In his first experiments Widal used a test-tube in the following manner: The blood to be tested is diluted by one part of it being added to fifteen parts of broth in a test-tube. The mixture is inoculated with a drop of a typical Bacillus typhosus culture. The tube is then incubated at 37° C. for twenty-four hours, after which it is examined. If the reaction be positive, the broth appears comparatively clear, but at the bottom of the test-tube a more or less abundant sediment will be found. This is due to the clumps of bacilli having fallen owing to gravity. If, on the other hand, the reaction is negative, the broth will appear more or less uniformly turbid.

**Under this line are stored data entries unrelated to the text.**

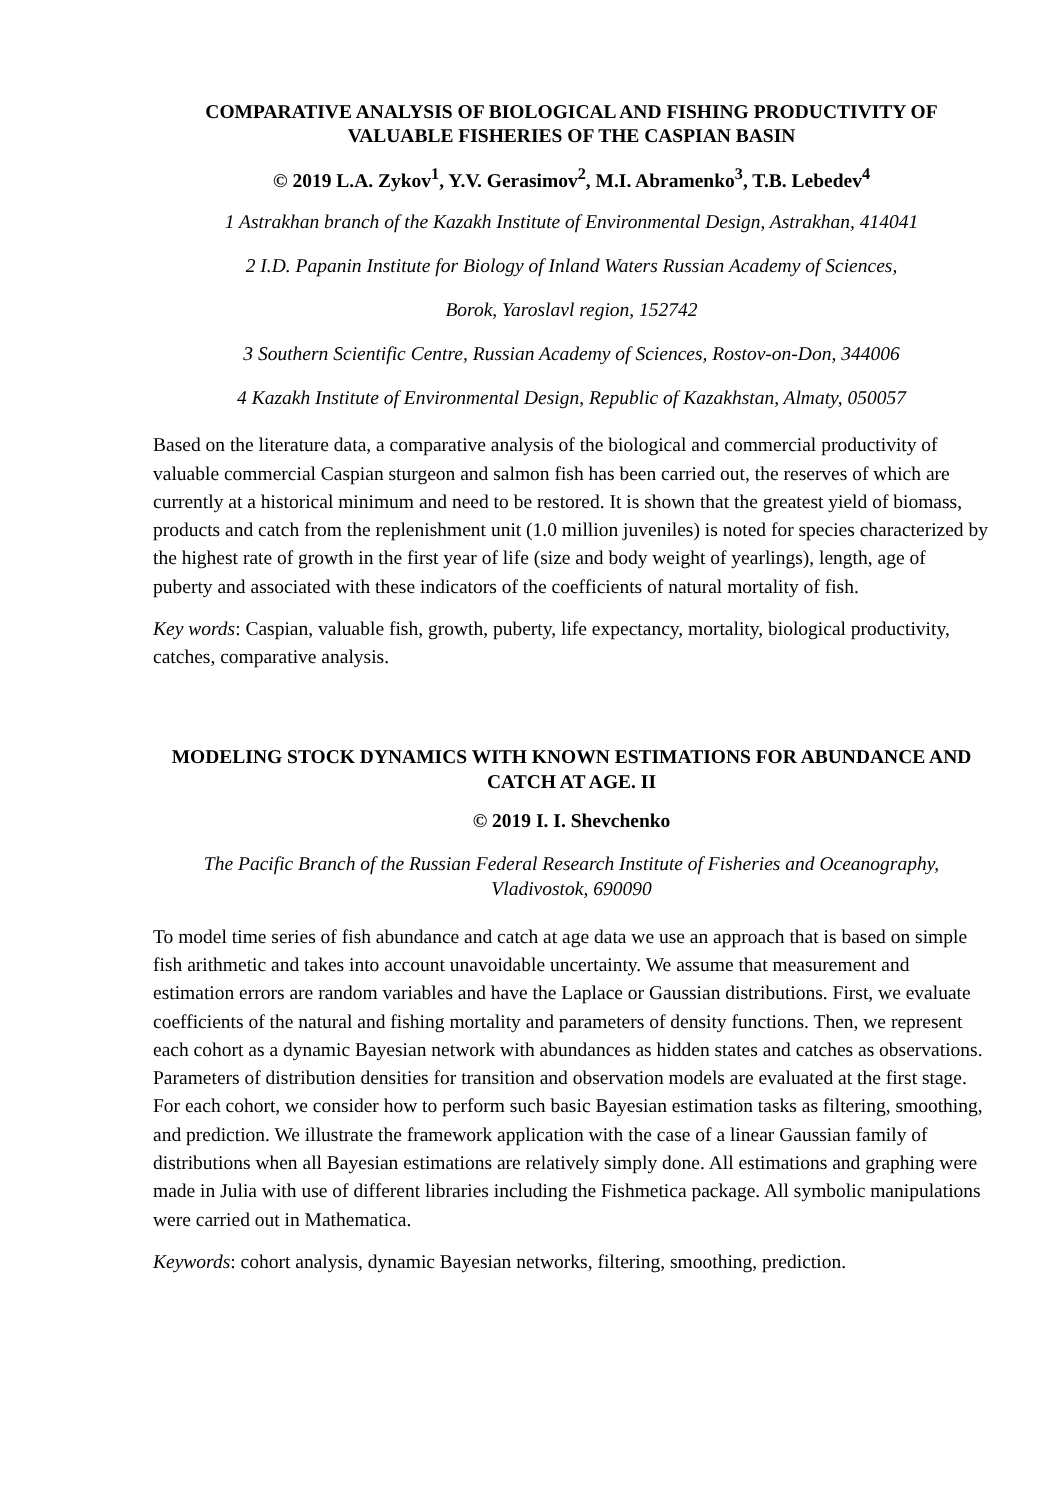COMPARATIVE ANALYSIS OF BIOLOGICAL AND FISHING PRODUCTIVITY OF VALUABLE FISHERIES OF THE CASPIAN BASIN
© 2019 L.A. Zykov<sup>1</sup>, Y.V. Gerasimov<sup>2</sup>, M.I. Abramenko<sup>3</sup>, T.B. Lebedev<sup>4</sup>
1 Astrakhan branch of the Kazakh Institute of Environmental Design, Astrakhan, 414041
2 I.D. Papanin Institute for Biology of Inland Waters Russian Academy of Sciences,
Borok, Yaroslavl region, 152742
3 Southern Scientific Centre, Russian Academy of Sciences, Rostov-on-Don, 344006
4 Kazakh Institute of Environmental Design, Republic of Kazakhstan, Almaty, 050057
Based on the literature data, a comparative analysis of the biological and commercial productivity of valuable commercial Caspian sturgeon and salmon fish has been carried out, the reserves of which are currently at a historical minimum and need to be restored. It is shown that the greatest yield of biomass, products and catch from the replenishment unit (1.0 million juveniles) is noted for species characterized by the highest rate of growth in the first year of life (size and body weight of yearlings), length, age of puberty and associated with these indicators of the coefficients of natural mortality of fish.
Key words: Caspian, valuable fish, growth, puberty, life expectancy, mortality, biological productivity, catches, comparative analysis.
MODELING STOCK DYNAMICS WITH KNOWN ESTIMATIONS FOR ABUNDANCE AND CATCH AT AGE. II
© 2019 I. I. Shevchenko
The Pacific Branch of the Russian Federal Research Institute of Fisheries and Oceanography, Vladivostok, 690090
To model time series of fish abundance and catch at age data we use an approach that is based on simple fish arithmetic and takes into account unavoidable uncertainty. We assume that measurement and estimation errors are random variables and have the Laplace or Gaussian distributions. First, we evaluate coefficients of the natural and fishing mortality and parameters of density functions. Then, we represent each cohort as a dynamic Bayesian network with abundances as hidden states and catches as observations. Parameters of distribution densities for transition and observation models are evaluated at the first stage. For each cohort, we consider how to perform such basic Bayesian estimation tasks as filtering, smoothing, and prediction. We illustrate the framework application with the case of a linear Gaussian family of distributions when all Bayesian estimations are relatively simply done. All estimations and graphing were made in Julia with use of different libraries including the Fishmetica package. All symbolic manipulations were carried out in Mathematica.
Keywords: cohort analysis, dynamic Bayesian networks, filtering, smoothing, prediction.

For the apparatus required to carry out the simpler methods of bacteriological work reference should be made to the standard laboratory text-books, which furnish all necessary details. A good microscope, with a 1/12 oil immersion lens, is, of course, essential. This can now be obtained for about £16 (Beck, Swift, Baker, Watson, etc.), and the other necessary apparatus is readily obtainable of Baird and Tatlock, Hatton Garden, E. C., and other makers.